In IEEE 754 standard, $\epsilon_{\text{mach}} = 2^{-52}$ which can be accessed in Julia as:

In [7]:
eps(Float64)

2.220446049250313e-16

Compare that with

In [8]:
2.0^-52

2.220446049250313e-16

Furthermore, we have the following estimates for the smallest and largest positive floating point values in Julia:

In [9]:
2.0^-1022

2.2250738585072014e-308

and

In [10]:
(1.0 + 2.0^-1 + 2.0^-2 + 2.0^-3)*2.0^1023

1.6853373139334212e308

Notice what happens if we try to double our largest floating point number:

In [11]:
2.0^1024

Inf

This produces a so-called **overflow**. There is also a phenomenon called **underflow** where a positive floating point number 
is rounded to zero. Finally, examine the following result:

In [12]:
0.0/0.0

NaN

These last examples helo to explain the meaning of the symbols $\pm\text{Inf}$ and $\text{NaN}$ that were mentioned previously. 
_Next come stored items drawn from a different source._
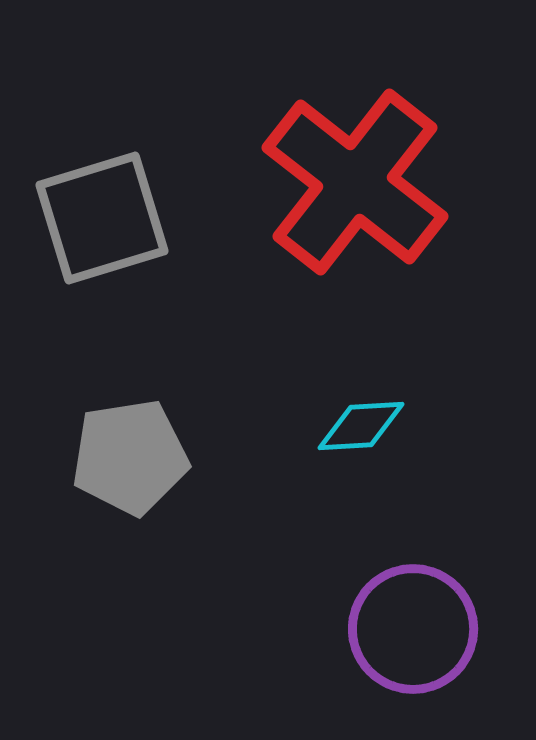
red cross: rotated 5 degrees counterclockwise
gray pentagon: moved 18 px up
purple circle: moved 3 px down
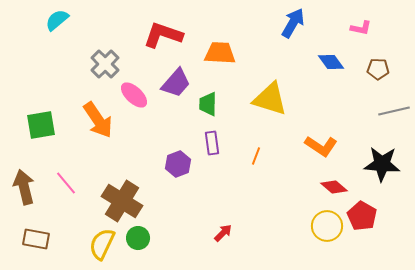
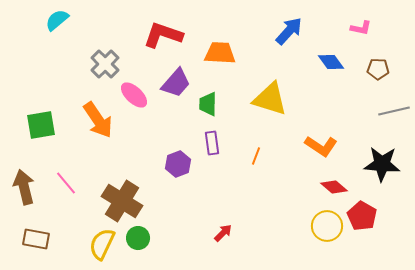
blue arrow: moved 4 px left, 8 px down; rotated 12 degrees clockwise
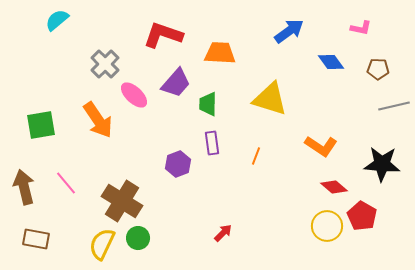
blue arrow: rotated 12 degrees clockwise
gray line: moved 5 px up
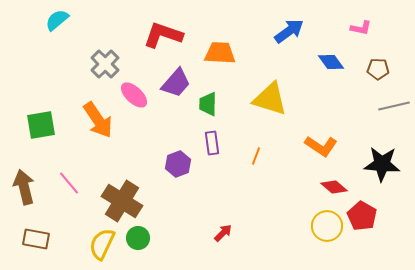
pink line: moved 3 px right
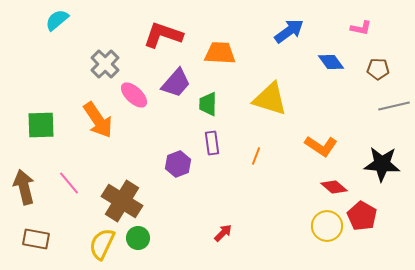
green square: rotated 8 degrees clockwise
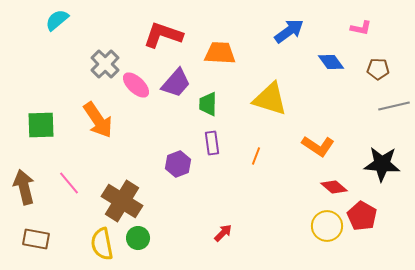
pink ellipse: moved 2 px right, 10 px up
orange L-shape: moved 3 px left
yellow semicircle: rotated 36 degrees counterclockwise
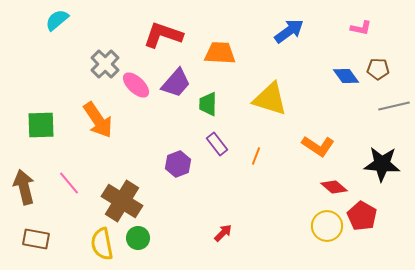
blue diamond: moved 15 px right, 14 px down
purple rectangle: moved 5 px right, 1 px down; rotated 30 degrees counterclockwise
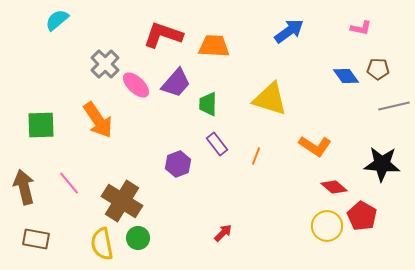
orange trapezoid: moved 6 px left, 7 px up
orange L-shape: moved 3 px left
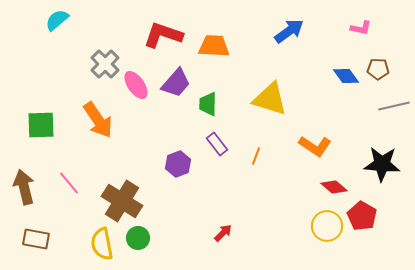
pink ellipse: rotated 12 degrees clockwise
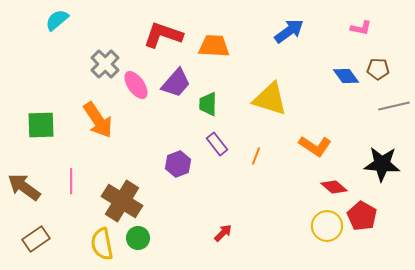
pink line: moved 2 px right, 2 px up; rotated 40 degrees clockwise
brown arrow: rotated 40 degrees counterclockwise
brown rectangle: rotated 44 degrees counterclockwise
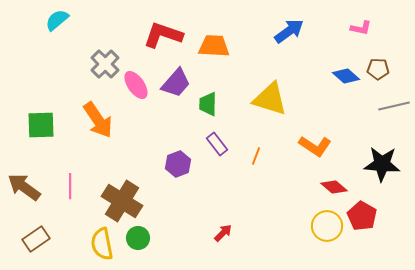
blue diamond: rotated 12 degrees counterclockwise
pink line: moved 1 px left, 5 px down
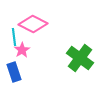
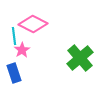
cyan line: moved 1 px up
green cross: rotated 12 degrees clockwise
blue rectangle: moved 1 px down
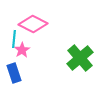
cyan line: moved 3 px down; rotated 12 degrees clockwise
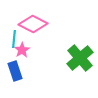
blue rectangle: moved 1 px right, 2 px up
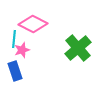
pink star: rotated 14 degrees clockwise
green cross: moved 2 px left, 10 px up
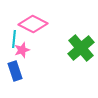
green cross: moved 3 px right
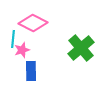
pink diamond: moved 1 px up
cyan line: moved 1 px left
blue rectangle: moved 16 px right; rotated 18 degrees clockwise
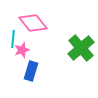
pink diamond: rotated 24 degrees clockwise
blue rectangle: rotated 18 degrees clockwise
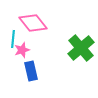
blue rectangle: rotated 30 degrees counterclockwise
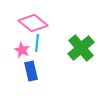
pink diamond: rotated 12 degrees counterclockwise
cyan line: moved 24 px right, 4 px down
pink star: rotated 28 degrees counterclockwise
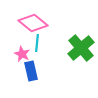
pink star: moved 4 px down
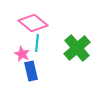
green cross: moved 4 px left
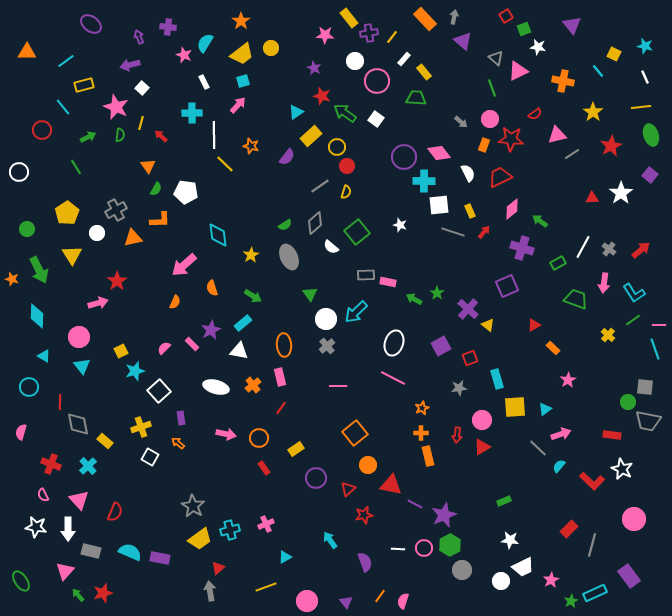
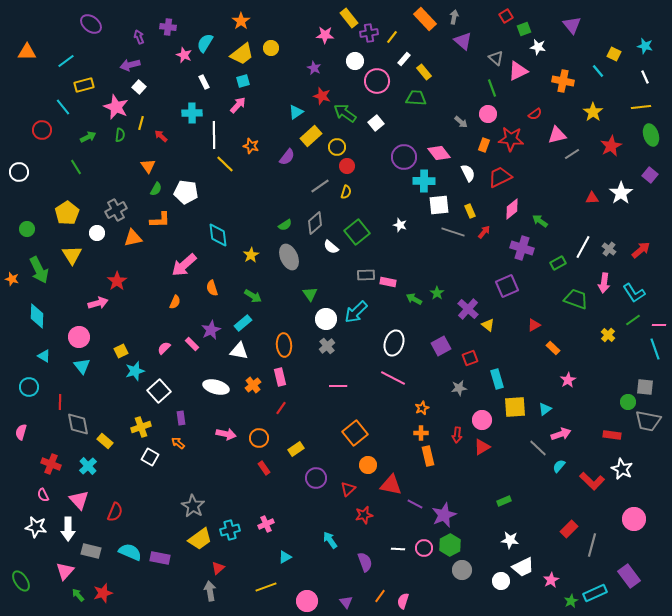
white square at (142, 88): moved 3 px left, 1 px up
white square at (376, 119): moved 4 px down; rotated 14 degrees clockwise
pink circle at (490, 119): moved 2 px left, 5 px up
You should understand and memorize the following important result: 
> **Theorem:** Let $x$ be a positive real number that lies in $[2^{E},2^{E+1})$ for some choice of exponent $E$ . Then
$$
|\text{fl}(x) - x| \leq \frac{1}{2}2^{E-d}
$$
> and
$$
\frac{|\text{fl}(x) - x|}{|x|} \leq \frac{\frac{1}{2}2^{E-d}}{2^{E}} \leq \frac{1}{2}\epsilon_{\text{mach}}. 
$$

## Floating Point Arithmetic

On a machine, *i.e.*, a computer arithmetic is performed on floating point numbers and returns a finite precision value. Moving forward, our assumption will be that there is a set of floating point operations such as addition, multiplication, etc. that are analogous to the abstract arithmetic operations on real numbers. Furthermore, we will suppose that each floating point operation is carried out such that the resulting relative error is bounded by machine epsilon, $\epsilon_{\text{mach}}$. For example, if $\bigoplus$ is used to denote floating point addition and if $x,y\in \mathbb{P}$ then we have
$$
\frac{|(x\bigoplus y) - (x+y)|}{|x+y|} \leq \epsilon_{\text{mach}}. 
$$

## Finite Precision as Perturbations

We may view finite precision numbers and arithmetic as perturbations to exact real numbers and exact real number arithmetic. That is, if $x \in \mathbb{R}$, we may consider 
$$
\text{fl}(x) = x(1 + \delta), \text{where } |\delta| \leq \frac{\epsilon_{\text{mach}}}{2}, 
$$
and
$$
\begin{align*}
\text{fl}(\text{fl}(x) \pm \text{fl}(y)) &= \text{fl}(x) \pm \text{fl}(y)(1 + \delta_{1}), \\
\text{fl}(\text{fl}(x) \times \text{fl}(y)) &= \text{fl}(x) \times \text{fl}(y)(1 + \delta_{2}), \\
\text{fl}(\text{fl}(x) \div \text{fl}(y)) &= \text{fl}(x) \div \text{fl}(y)(1 + \delta_{3}), 
\end{align*}
$$
where each of $\delta_{1}$, $\delta_{2}$, and $\delta_{3}$ are bounded by $\epsilon_{\text{mach}}$.

Here is the important point, since any time we solve a problem on a computer we are introducing a (typically small) perturbation, it is important to understand how sensitive our solution or method of solution is to small perturbations. This is addressed by the notions of stability and conditioning which we will take up in the next set of notes.